Forces for Plate Motion

  • Gravity: The fundamental force driving plate tectonics.

    • Slab Pull: The most significant force. Occurs at subduction zones where a cold, dense oceanic plate (slab) is pulled downwards into the mantle by gravity due to its own weight. This pulls the rest of the plate along.

    • Ridge Push: A secondary force. Occurs at mid-ocean ridges where new, hot, buoyant oceanic crust forms and is elevated. Gravity causes this elevated crust to slide away from the ridge crest, pushing the plate in front of it.

  • Mantle Convection: The ultimate driver, causing hot mantle material to rise and cold, dense material to sink, creating a conveyor belt-like motion that pulls and pushes the lithospheric plates.

Hotspots

  • Definition: Volcanic regions on Earth that are not located at plate boundaries.

  • Mechanism: Caused by plumes of hot mantle material (mantle plumes) rising from deep within the Earth's mantle (potentially from the core-mantle boundary). These plumes remain relatively stationary while the lithospheric plate moves over them.

  • Formation of Island Chains: As the overlying tectonic plate moves, the stationary mantle plume creates a succession of volcanoes. The active volcano is typically directly above the hotspot. As the plate continues to move, the volcano moves away from the hotspot, becomes inactive, and a new volcano forms over the active mantle plume.

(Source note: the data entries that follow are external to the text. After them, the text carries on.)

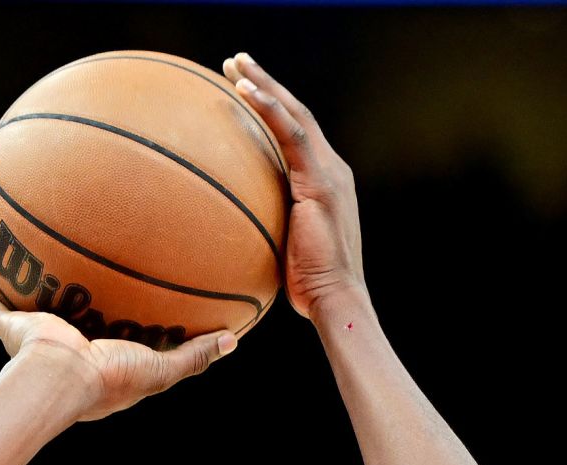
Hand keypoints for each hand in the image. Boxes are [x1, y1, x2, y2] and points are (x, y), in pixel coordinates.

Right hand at [0, 265, 235, 422]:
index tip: (123, 305)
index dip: (111, 326)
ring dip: (18, 289)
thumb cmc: (109, 379)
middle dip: (65, 302)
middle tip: (73, 277)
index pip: (104, 342)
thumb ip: (194, 356)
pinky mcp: (9, 329)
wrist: (61, 378)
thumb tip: (232, 342)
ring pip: (21, 311)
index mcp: (94, 365)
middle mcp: (61, 351)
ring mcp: (31, 340)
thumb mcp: (160, 369)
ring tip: (22, 260)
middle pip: (61, 320)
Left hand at [222, 54, 366, 323]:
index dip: (271, 110)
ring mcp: (329, 173)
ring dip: (264, 85)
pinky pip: (291, 134)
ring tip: (235, 64)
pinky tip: (244, 91)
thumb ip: (266, 231)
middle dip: (266, 84)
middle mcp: (331, 170)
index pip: (296, 136)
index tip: (244, 91)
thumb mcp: (283, 252)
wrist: (336, 300)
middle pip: (296, 114)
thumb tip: (230, 234)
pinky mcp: (321, 182)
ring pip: (294, 114)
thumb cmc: (308, 289)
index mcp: (323, 184)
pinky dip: (268, 108)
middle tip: (235, 63)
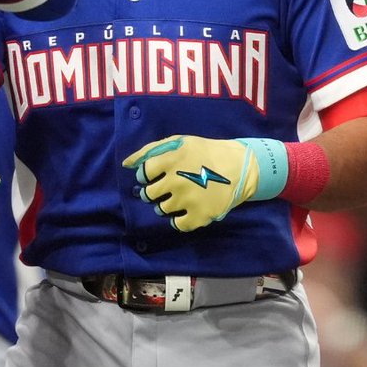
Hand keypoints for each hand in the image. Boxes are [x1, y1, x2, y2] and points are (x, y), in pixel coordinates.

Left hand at [124, 134, 290, 231]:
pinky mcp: (199, 216)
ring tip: (180, 197)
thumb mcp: (179, 141)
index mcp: (171, 160)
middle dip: (154, 192)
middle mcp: (176, 181)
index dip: (146, 176)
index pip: (143, 174)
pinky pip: (177, 224)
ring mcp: (187, 200)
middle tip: (168, 188)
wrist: (240, 167)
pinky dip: (179, 219)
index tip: (156, 176)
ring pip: (161, 210)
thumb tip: (126, 164)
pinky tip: (186, 210)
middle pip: (148, 195)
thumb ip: (151, 150)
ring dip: (166, 205)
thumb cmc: (206, 152)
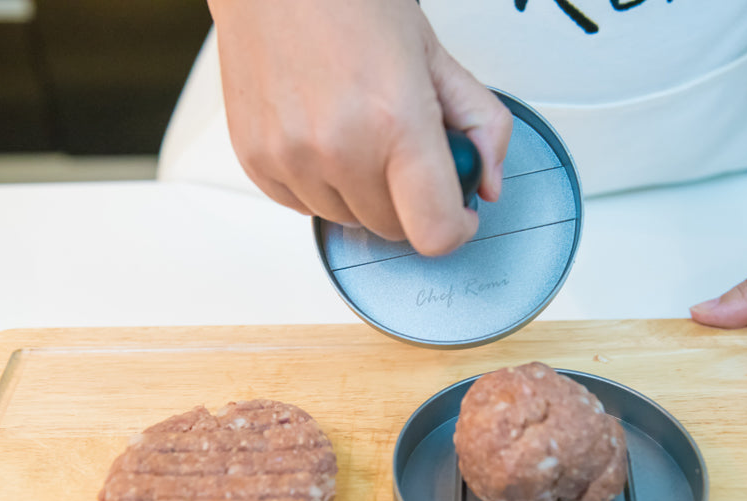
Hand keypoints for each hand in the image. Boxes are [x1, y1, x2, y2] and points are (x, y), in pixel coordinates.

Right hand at [207, 0, 511, 255]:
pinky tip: (324, 137)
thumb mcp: (435, 54)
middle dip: (409, 203)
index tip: (456, 214)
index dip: (455, 230)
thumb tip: (489, 178)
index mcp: (394, 120)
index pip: (433, 231)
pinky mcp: (257, 160)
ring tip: (359, 133)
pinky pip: (303, 205)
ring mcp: (290, 158)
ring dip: (362, 195)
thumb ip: (480, 121)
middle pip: (391, 230)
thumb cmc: (349, 1)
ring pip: (345, 220)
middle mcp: (338, 147)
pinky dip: (321, 185)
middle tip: (406, 153)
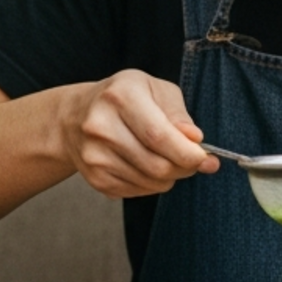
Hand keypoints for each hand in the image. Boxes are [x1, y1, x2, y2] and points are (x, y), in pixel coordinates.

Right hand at [63, 69, 216, 197]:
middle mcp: (101, 126)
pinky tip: (146, 165)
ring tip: (168, 158)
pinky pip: (137, 192)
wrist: (76, 116)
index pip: (159, 135)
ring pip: (150, 182)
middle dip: (184, 168)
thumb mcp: (154, 89)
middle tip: (194, 161)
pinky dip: (152, 184)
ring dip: (170, 177)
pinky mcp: (95, 178)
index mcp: (120, 96)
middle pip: (156, 164)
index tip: (206, 158)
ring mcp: (94, 156)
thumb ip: (178, 114)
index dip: (187, 153)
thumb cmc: (124, 98)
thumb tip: (195, 139)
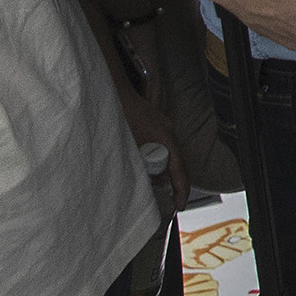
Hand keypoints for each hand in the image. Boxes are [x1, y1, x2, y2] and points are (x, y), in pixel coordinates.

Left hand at [114, 79, 186, 204]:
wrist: (113, 90)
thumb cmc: (119, 113)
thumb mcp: (128, 144)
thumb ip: (141, 163)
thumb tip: (152, 182)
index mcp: (164, 137)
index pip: (179, 169)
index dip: (181, 189)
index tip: (180, 205)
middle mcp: (168, 132)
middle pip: (178, 162)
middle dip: (177, 183)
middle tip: (173, 202)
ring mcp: (163, 127)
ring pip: (170, 155)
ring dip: (166, 172)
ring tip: (161, 190)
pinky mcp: (155, 125)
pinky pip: (163, 147)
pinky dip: (159, 160)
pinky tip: (149, 168)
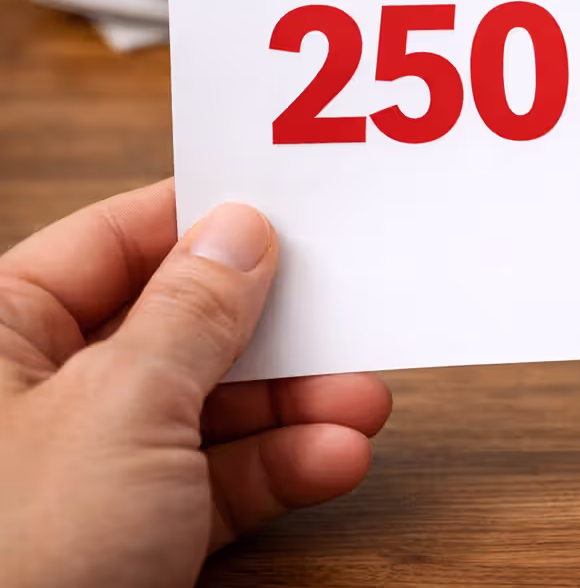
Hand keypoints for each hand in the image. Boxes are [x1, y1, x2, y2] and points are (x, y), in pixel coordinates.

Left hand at [0, 180, 391, 587]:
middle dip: (271, 332)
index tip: (288, 208)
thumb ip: (193, 312)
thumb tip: (240, 231)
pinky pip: (212, 485)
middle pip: (174, 328)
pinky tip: (334, 461)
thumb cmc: (10, 558)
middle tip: (346, 313)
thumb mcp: (122, 408)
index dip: (202, 223)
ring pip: (205, 411)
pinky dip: (278, 472)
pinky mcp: (123, 541)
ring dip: (293, 409)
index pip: (110, 243)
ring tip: (364, 401)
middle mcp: (33, 396)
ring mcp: (82, 473)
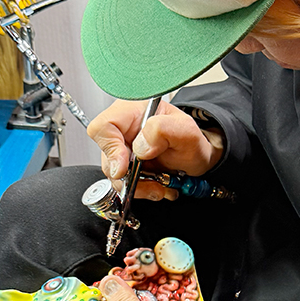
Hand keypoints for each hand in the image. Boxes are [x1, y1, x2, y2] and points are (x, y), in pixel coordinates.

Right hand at [87, 100, 223, 201]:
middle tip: (152, 181)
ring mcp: (122, 149)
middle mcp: (122, 129)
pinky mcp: (125, 166)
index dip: (110, 149)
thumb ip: (161, 130)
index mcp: (131, 110)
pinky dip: (140, 190)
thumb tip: (139, 148)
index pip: (103, 127)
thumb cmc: (190, 139)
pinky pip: (123, 183)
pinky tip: (156, 187)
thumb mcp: (185, 130)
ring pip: (113, 174)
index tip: (125, 168)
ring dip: (137, 186)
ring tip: (159, 185)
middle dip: (129, 175)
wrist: (196, 157)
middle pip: (106, 155)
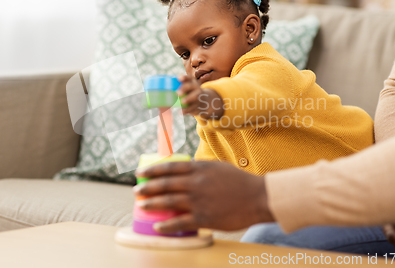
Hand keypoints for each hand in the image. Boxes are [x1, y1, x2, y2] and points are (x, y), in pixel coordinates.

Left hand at [134, 161, 273, 232]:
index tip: (140, 172)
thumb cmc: (239, 182)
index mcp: (199, 168)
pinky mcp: (204, 218)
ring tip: (142, 204)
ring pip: (168, 202)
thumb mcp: (217, 167)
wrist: (258, 198)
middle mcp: (196, 183)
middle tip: (136, 190)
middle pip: (165, 185)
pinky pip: (180, 222)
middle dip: (147, 187)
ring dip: (151, 203)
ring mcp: (199, 201)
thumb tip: (183, 169)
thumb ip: (199, 169)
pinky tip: (157, 226)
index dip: (152, 170)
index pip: (169, 167)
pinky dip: (166, 225)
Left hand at [177, 75, 223, 119]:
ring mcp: (199, 97)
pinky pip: (193, 107)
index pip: (189, 78)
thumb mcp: (187, 88)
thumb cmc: (190, 92)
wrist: (204, 101)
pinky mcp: (197, 105)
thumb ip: (177, 87)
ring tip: (182, 102)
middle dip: (184, 88)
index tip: (179, 78)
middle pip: (191, 86)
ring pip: (195, 96)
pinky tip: (180, 112)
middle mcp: (196, 88)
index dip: (184, 77)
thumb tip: (163, 90)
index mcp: (192, 82)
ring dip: (188, 98)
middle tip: (177, 93)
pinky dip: (186, 110)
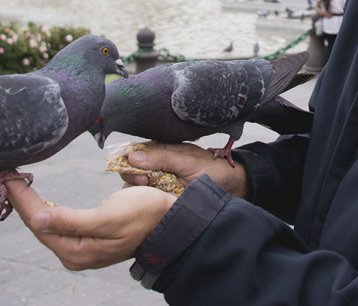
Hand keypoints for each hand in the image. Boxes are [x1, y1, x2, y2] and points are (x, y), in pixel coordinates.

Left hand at [5, 178, 173, 270]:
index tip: (9, 176)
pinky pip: (56, 222)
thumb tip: (37, 221)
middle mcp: (73, 254)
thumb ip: (72, 221)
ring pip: (45, 224)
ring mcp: (80, 247)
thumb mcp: (110, 216)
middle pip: (38, 224)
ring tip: (15, 183)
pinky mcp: (87, 237)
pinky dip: (44, 207)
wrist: (170, 220)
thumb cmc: (144, 214)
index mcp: (76, 251)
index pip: (38, 222)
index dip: (22, 199)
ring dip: (30, 203)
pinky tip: (36, 197)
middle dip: (21, 201)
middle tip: (6, 175)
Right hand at [124, 141, 248, 198]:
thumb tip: (132, 156)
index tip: (138, 171)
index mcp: (159, 151)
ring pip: (135, 191)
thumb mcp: (187, 160)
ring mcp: (157, 185)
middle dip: (133, 179)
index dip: (128, 162)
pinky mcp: (161, 200)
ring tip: (155, 195)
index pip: (132, 154)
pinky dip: (147, 206)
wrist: (229, 187)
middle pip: (129, 173)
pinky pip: (146, 204)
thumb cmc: (211, 169)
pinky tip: (156, 206)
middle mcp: (155, 167)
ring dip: (140, 194)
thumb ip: (161, 157)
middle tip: (147, 183)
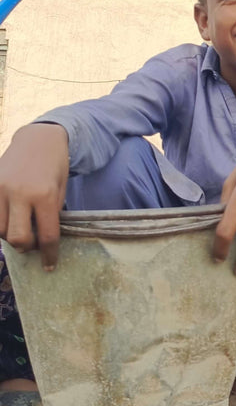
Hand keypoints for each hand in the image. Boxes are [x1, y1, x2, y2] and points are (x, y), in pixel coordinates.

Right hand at [0, 123, 69, 269]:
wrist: (38, 140)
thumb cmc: (55, 166)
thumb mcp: (60, 190)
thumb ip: (51, 213)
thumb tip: (42, 239)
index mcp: (44, 195)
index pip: (46, 234)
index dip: (49, 254)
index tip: (50, 265)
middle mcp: (20, 194)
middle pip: (17, 238)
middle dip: (26, 246)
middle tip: (33, 243)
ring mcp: (0, 190)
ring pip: (0, 230)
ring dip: (11, 235)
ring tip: (22, 228)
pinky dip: (0, 223)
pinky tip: (10, 220)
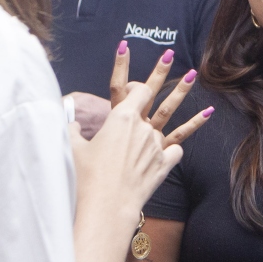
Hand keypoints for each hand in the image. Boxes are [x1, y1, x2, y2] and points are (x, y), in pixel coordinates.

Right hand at [71, 43, 211, 219]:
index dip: (134, 83)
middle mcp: (142, 128)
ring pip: (172, 118)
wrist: (106, 207)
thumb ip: (72, 131)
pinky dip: (177, 144)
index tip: (133, 82)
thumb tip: (68, 123)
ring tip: (193, 78)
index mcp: (121, 119)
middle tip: (169, 55)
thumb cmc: (86, 177)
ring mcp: (156, 145)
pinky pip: (177, 148)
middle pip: (155, 95)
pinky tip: (182, 138)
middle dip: (161, 72)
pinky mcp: (164, 164)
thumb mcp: (72, 149)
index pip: (134, 91)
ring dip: (182, 95)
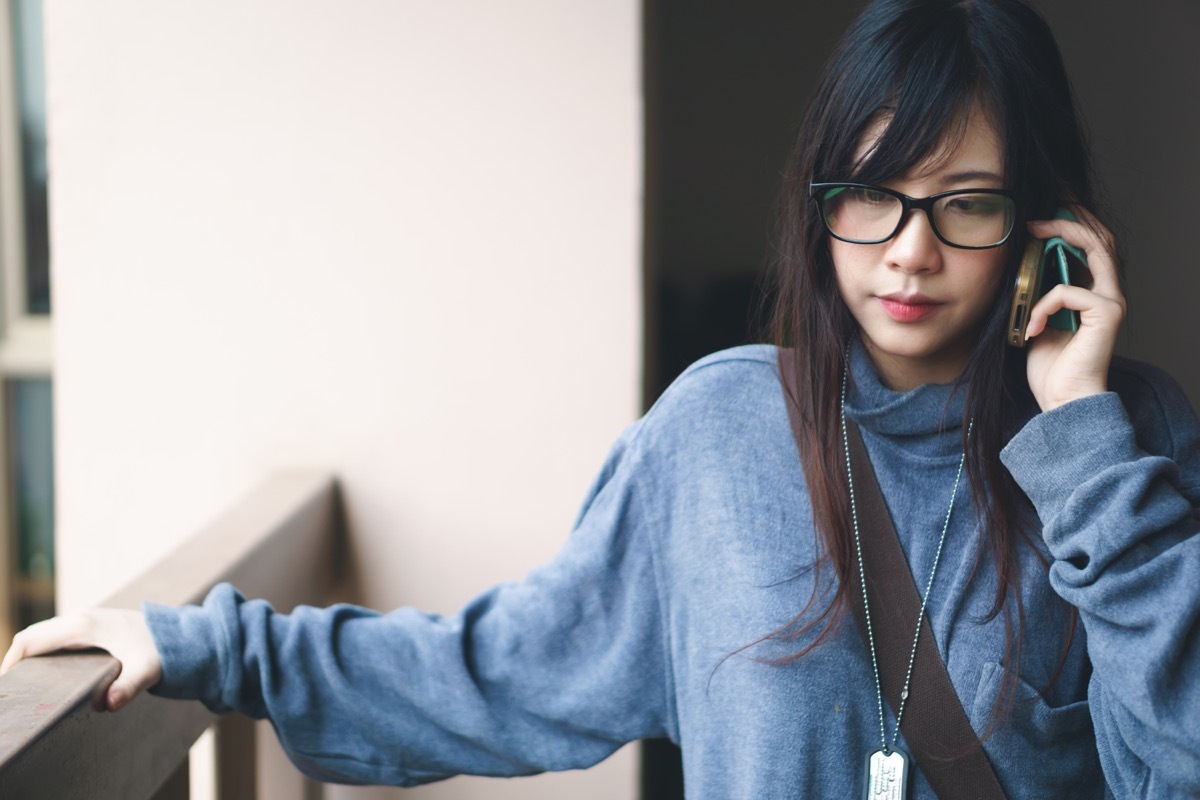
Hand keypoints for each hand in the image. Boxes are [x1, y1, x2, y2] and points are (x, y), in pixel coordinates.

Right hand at [1, 609, 161, 711]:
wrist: (183, 635)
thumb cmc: (164, 651)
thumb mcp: (147, 670)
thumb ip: (128, 688)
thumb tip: (109, 704)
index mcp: (84, 626)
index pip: (29, 641)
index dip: (9, 663)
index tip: (6, 689)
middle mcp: (80, 618)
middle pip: (31, 638)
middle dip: (15, 663)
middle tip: (13, 694)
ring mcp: (85, 620)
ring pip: (44, 637)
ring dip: (29, 658)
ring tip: (26, 689)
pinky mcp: (92, 626)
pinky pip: (57, 638)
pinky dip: (44, 654)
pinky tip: (48, 678)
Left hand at [1023, 207, 1125, 411]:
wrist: (1062, 401)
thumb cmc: (1050, 368)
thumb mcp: (1038, 320)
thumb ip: (1038, 293)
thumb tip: (1022, 262)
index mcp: (1094, 293)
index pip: (1092, 245)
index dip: (1072, 223)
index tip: (1041, 212)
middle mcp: (1109, 293)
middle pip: (1100, 237)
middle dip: (1070, 217)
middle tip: (1037, 212)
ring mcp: (1112, 301)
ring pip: (1094, 249)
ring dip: (1062, 234)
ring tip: (1033, 231)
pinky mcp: (1106, 313)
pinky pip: (1067, 290)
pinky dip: (1042, 304)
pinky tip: (1033, 328)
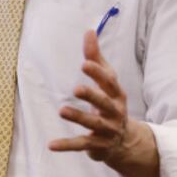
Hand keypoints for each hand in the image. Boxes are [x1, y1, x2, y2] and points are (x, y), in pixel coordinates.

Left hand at [48, 29, 128, 161]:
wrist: (126, 141)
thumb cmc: (110, 101)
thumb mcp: (106, 80)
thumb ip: (96, 57)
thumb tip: (89, 31)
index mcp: (116, 94)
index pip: (110, 82)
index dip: (98, 73)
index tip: (85, 62)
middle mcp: (114, 112)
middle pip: (104, 103)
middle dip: (92, 95)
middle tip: (76, 88)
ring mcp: (107, 130)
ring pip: (92, 123)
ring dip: (78, 117)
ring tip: (62, 110)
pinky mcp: (97, 145)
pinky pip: (81, 144)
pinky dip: (66, 145)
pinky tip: (51, 145)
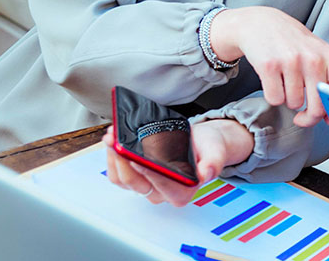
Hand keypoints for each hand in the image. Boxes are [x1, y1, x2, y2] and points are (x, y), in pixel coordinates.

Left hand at [102, 119, 253, 205]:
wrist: (200, 143)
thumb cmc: (207, 149)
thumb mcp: (216, 152)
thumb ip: (213, 163)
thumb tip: (206, 174)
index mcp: (183, 191)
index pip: (162, 186)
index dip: (149, 174)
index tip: (139, 159)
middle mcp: (162, 194)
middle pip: (136, 183)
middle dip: (123, 161)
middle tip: (117, 140)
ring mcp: (146, 187)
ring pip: (122, 179)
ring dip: (113, 158)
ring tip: (112, 136)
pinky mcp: (135, 179)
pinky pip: (118, 174)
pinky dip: (112, 158)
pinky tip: (113, 141)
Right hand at [210, 6, 328, 126]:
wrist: (261, 23)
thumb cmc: (294, 44)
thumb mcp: (318, 56)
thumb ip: (328, 84)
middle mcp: (314, 58)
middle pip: (319, 106)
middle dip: (310, 117)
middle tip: (303, 116)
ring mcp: (292, 61)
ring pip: (294, 104)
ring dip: (289, 101)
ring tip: (286, 82)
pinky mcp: (269, 65)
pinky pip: (275, 99)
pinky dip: (273, 96)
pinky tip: (274, 80)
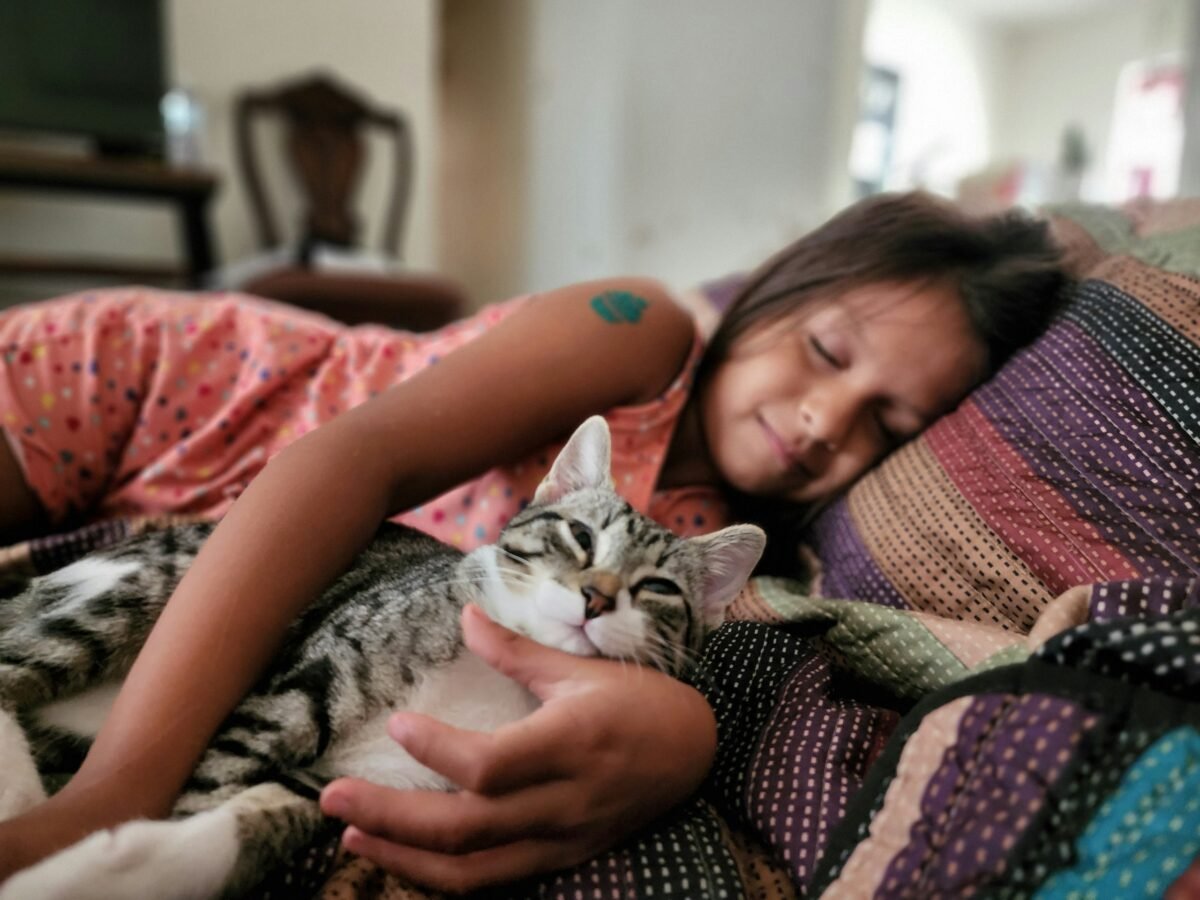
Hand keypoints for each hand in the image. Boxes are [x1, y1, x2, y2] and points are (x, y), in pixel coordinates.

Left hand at [319, 603, 717, 893]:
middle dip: (391, 817)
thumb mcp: (581, 668)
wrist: (695, 752)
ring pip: (472, 869)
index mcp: (570, 743)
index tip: (396, 724)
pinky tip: (404, 857)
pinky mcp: (560, 859)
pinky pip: (493, 880)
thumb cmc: (639, 700)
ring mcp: (561, 839)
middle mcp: (562, 801)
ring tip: (353, 834)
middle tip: (332, 797)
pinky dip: (442, 874)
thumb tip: (462, 616)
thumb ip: (515, 651)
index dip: (435, 750)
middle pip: (465, 827)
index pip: (488, 766)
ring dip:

This process results in a chain of volcanoes or seamounts that show a progressive increase in age with distance from the currently active hotspot.

  • Characteristics of Hotspot Volcanism: Usually characterized by effusive (non-explosive) eruptions of basaltic lava, in contrast to the more viscous and explosive volcanism often found at subduction zones.

  • Example: The Hawaiian island chain is a classic example, where the oldest inactive volcanoes are to the northwest (e.g., Kure Atoll), and the youngest, active volcanoes are to the southeast (e.g., the Big Island of Hawaii, with Kilauea and Mauna Loa) because the Pacific Plate is moving in a northwest direction over the stationary Hawaiian hotspot.